Exercise aim
Copy out the text lines of every entry below word for word, leaving out the pictures.

Data entries
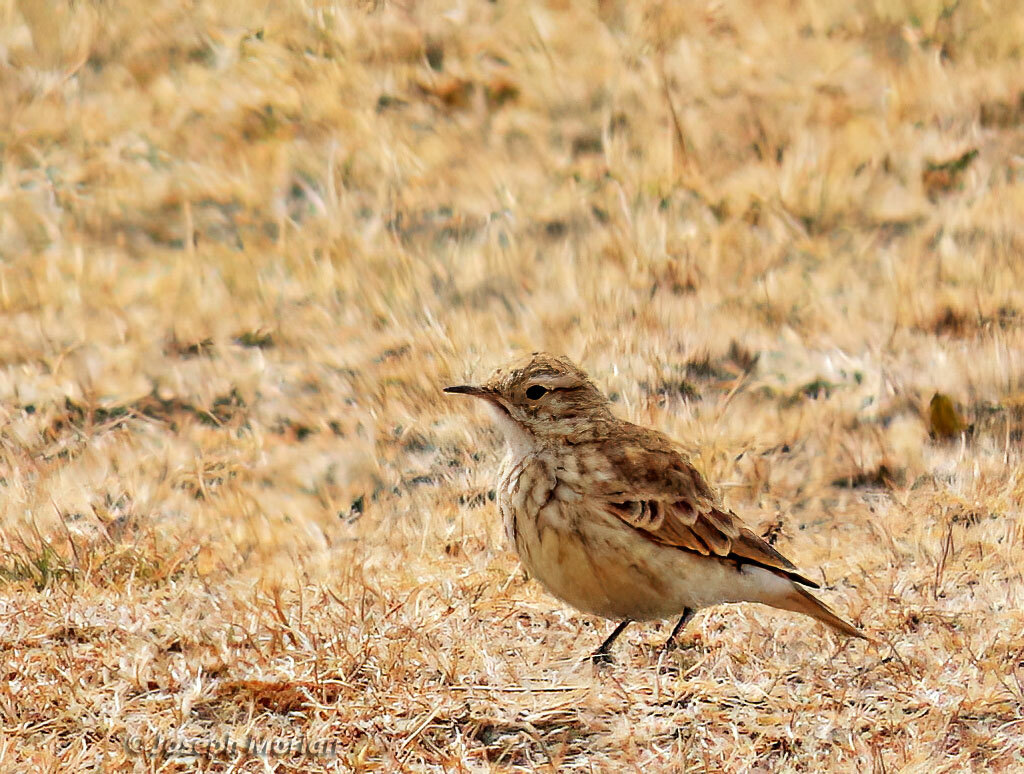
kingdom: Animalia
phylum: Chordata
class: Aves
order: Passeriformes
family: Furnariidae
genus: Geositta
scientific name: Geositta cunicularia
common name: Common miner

The solution
kingdom: Animalia
phylum: Chordata
class: Aves
order: Passeriformes
family: Furnariidae
genus: Geositta
scientific name: Geositta cunicularia
common name: Common miner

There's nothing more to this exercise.